Nathan just made it to the chair next to Dave’s bed before his knees gave way. He thumped down onto the faux leather seat and had a thirty-second coughing fit that made speaking impossible. When it finished, Nathan was left skirting the perimeter of colossal exhaustion.
Dave used his good arm to squeeze Nathan’s wrist as the coughing reached its crescendo and then retreated.
“It’s okay, Nate, take your time… I ain’t going nowhere.”
Nathan grinned. “I… came all the way… over here… to see if I could… help you… not have you comfort me.”
Dave smiled back, but the expression was soon lost in a wince of pain. When the wave of agony receded, Dave flicked his eyes at his gauze-covered forearm. “Man, it hurts. I’ve never felt anything like it in my life. It’s worse… than… you know. What happened in Detroit.”
Nathan remembered that all too well—coming into the freezing tenement room and finding Dave crucified to the floorboards with six-inch nails through the centers of both his palms. The victim of a vicious gang leader, Dave had been left to die in the cold, unable to free himself.
He’d recovered well from the trauma of that experience, and for him to now be on
the verge of allowing amateur surgery or losing his arm completely seemed to be the most unfair turn of events.
“You sure… you want… to go through… with this?” Nathan’s ragged breathing punctuated his words like an angry rattlesnake hissing from his lungs.
Dave nodded. “I don’t see how I have any choice.”
“I’m no surgeon… and I don’t have the experience to argue… with someone like Miriam… but there might be a better way than a mechanic going in, and bolting pieces of… Erector to your bones.”
Dave’s face lit up. “You think?”
“I… do… but…”
Nathan’s head began to swim, deeper and harder than it had before. The pressure was building up. It felt like rubber stoppers had been forced into his ears, and the room lurched like it had been hit by a vicious undersea current. Nathan leaned forward, putting his head on the bed to steady himself.
He shouldn’t have gotten out of bed; he shouldn’t have been trying to get involved with Dave’s treatment. His own health was shot to pieces, and he was putting himself through the wringer. Why did he have to get involved—why didn’t he think of himself instead of everyone else?
It took a second for Nathan to realize that those words, words that he wouldn’t ever have normally thought, weren’t his thoughts at all. They were the product of someone else’s voice.
“God, Nathan! Why can’t you just rest and let us help you both? You don’t have to keep playing the damn hero all the time!”
Lucy.
She’d come into the infirmary behind them and had overheard what Nathan had been saying to Dave.

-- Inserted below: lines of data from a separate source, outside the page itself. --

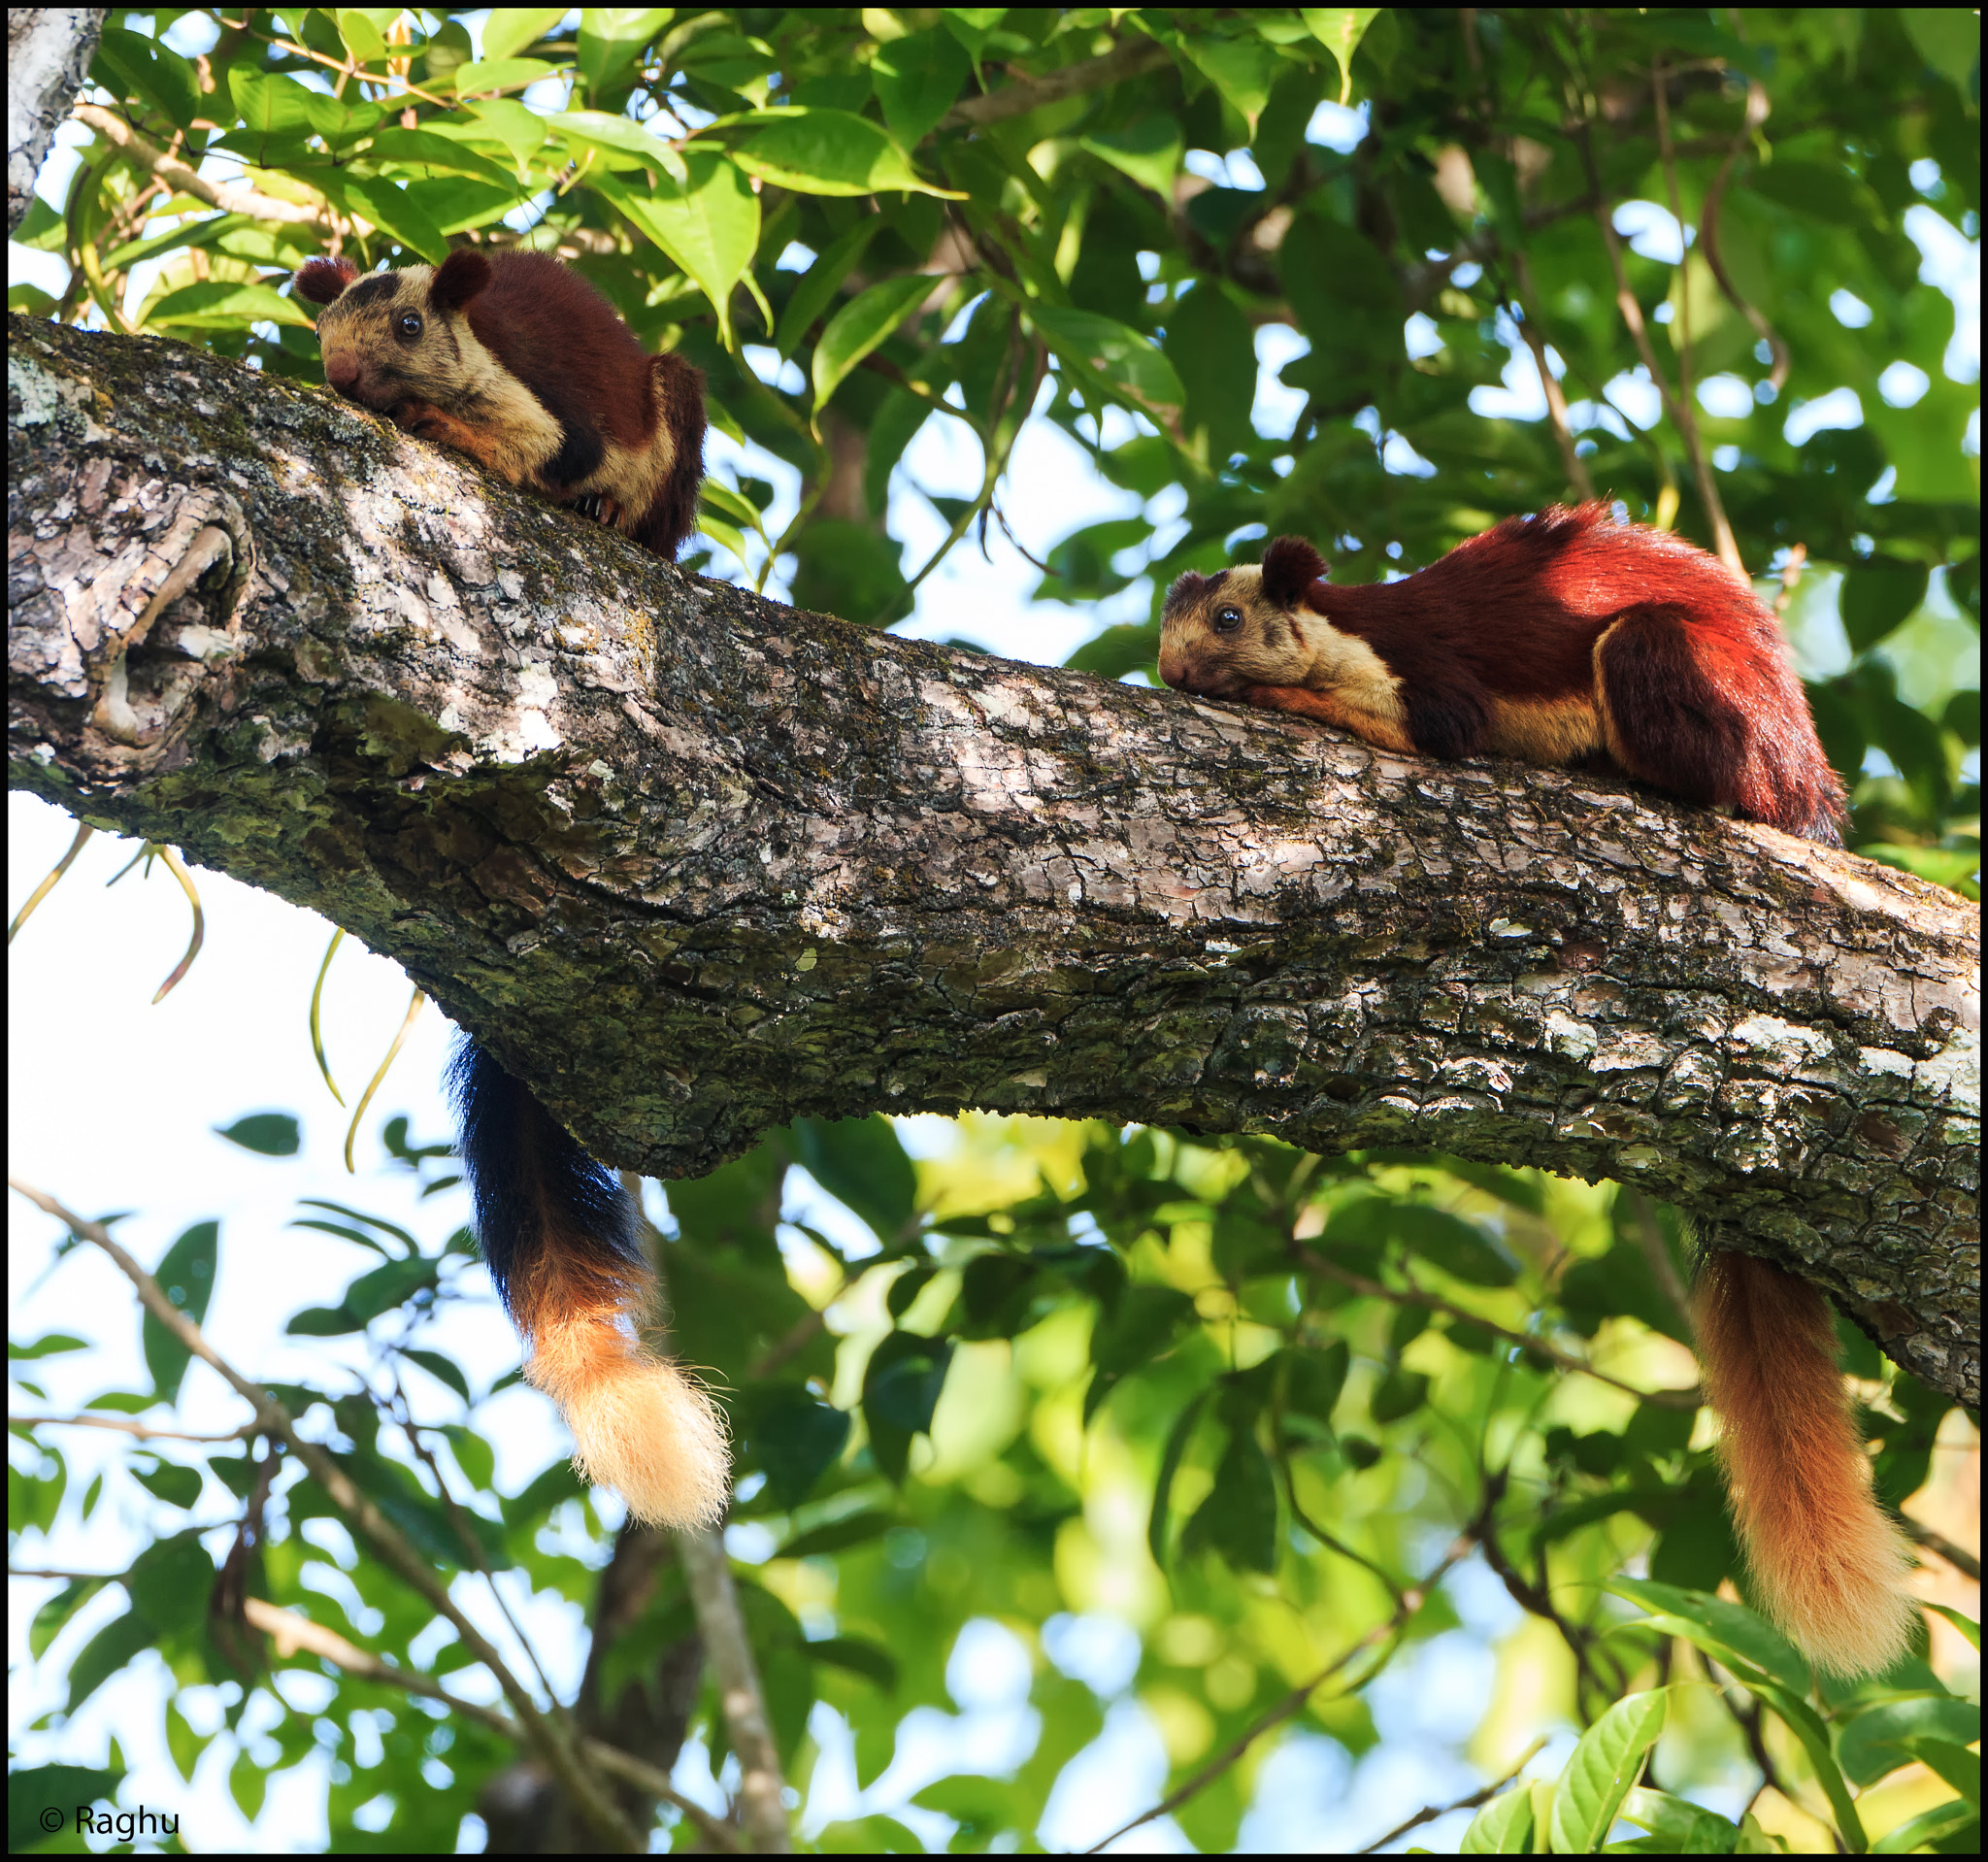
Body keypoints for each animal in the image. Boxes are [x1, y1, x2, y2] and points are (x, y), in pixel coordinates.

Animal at [290, 243, 727, 1526]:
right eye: (323, 328)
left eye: (407, 324)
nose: (346, 377)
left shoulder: (548, 411)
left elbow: (530, 448)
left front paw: (445, 427)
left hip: (670, 408)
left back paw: (622, 526)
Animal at [1161, 504, 1916, 1669]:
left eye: (1231, 619)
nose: (1169, 669)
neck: (1342, 626)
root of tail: (1811, 796)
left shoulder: (1429, 679)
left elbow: (1432, 730)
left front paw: (1269, 698)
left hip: (1679, 675)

Now she was putting her hands under Nathan’s arms and trying to get him to stand.
“Come on, you big stupid lunk! Get back to bed before I throw you on it!”

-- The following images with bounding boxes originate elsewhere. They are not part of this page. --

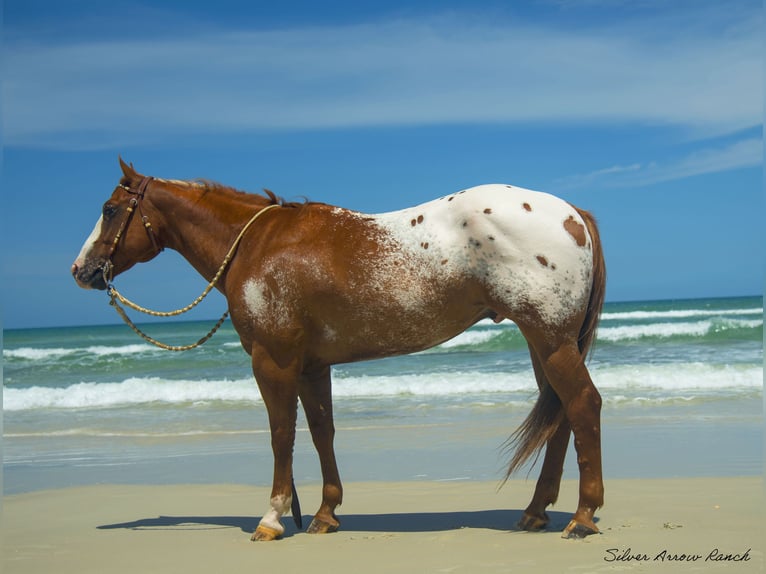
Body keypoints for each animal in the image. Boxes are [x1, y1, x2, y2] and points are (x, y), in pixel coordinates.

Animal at [75, 159, 608, 544]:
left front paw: (273, 518)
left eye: (109, 209)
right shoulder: (312, 367)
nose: (82, 270)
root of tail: (572, 211)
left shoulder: (273, 361)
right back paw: (535, 512)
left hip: (550, 340)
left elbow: (281, 435)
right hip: (544, 344)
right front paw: (325, 513)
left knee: (583, 405)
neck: (258, 245)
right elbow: (321, 433)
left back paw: (582, 517)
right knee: (561, 415)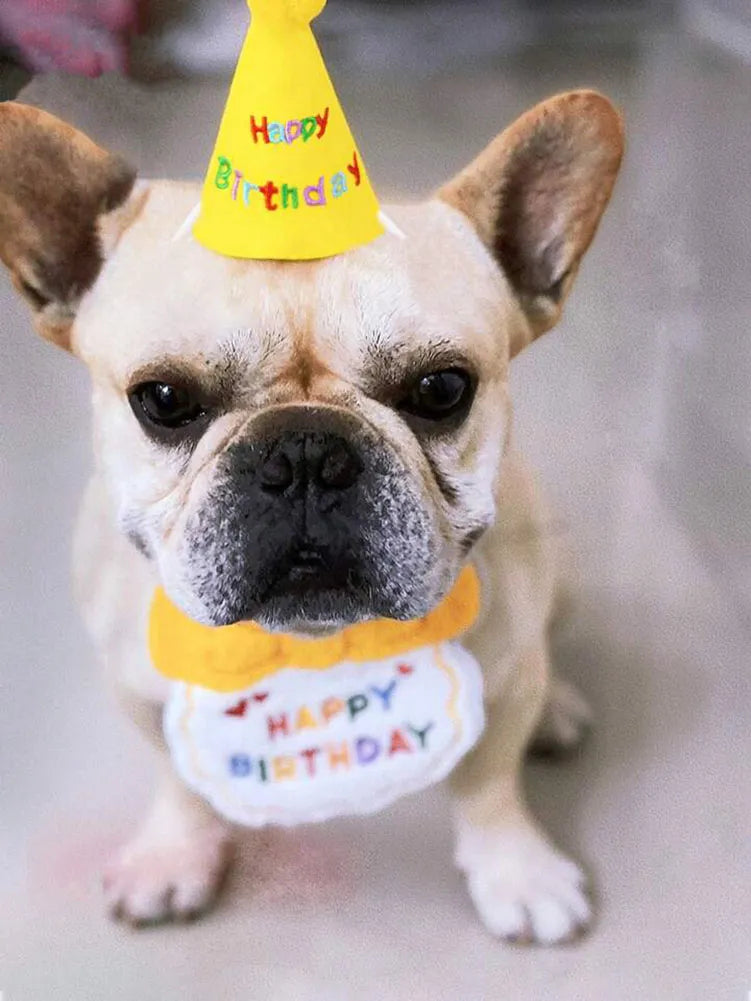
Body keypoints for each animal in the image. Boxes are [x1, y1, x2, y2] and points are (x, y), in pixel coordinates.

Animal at [0, 90, 624, 940]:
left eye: (441, 388)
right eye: (162, 398)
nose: (303, 451)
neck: (307, 647)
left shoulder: (502, 684)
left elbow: (490, 784)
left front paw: (514, 869)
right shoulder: (138, 689)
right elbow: (177, 779)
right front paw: (173, 853)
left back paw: (557, 706)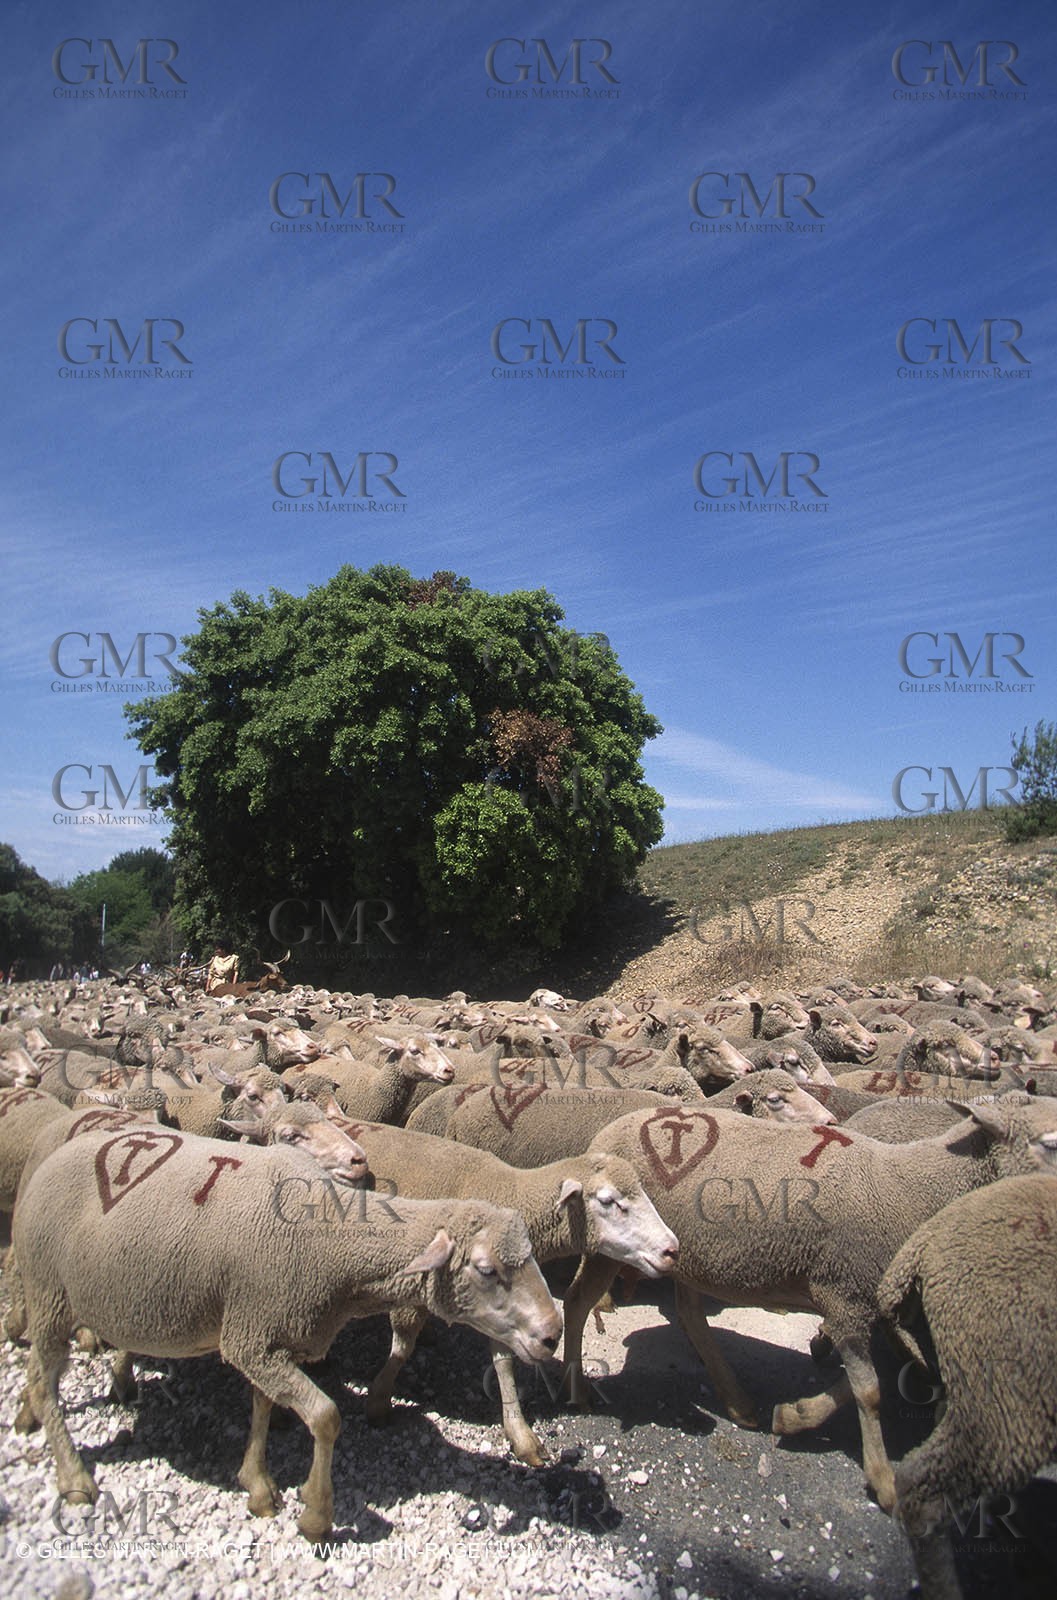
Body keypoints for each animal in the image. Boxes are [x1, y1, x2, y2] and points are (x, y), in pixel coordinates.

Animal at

Nathan rose on pipe-cleaner legs with the gyros out in both his hips. He staggered forward, and Lucy arrested a potential fall by putting a hand on his chest and putting her other hand in the collar of his shirt, pulling him upright. It would do no good to argue now; she was determined to move him back across the room. Nathan tried to conserve what breath he had so he could at least explain his idea to Lucy. But as they shuffled slowly back to Nathan’s bed, she read him the riot act and threw the book at him at the same time.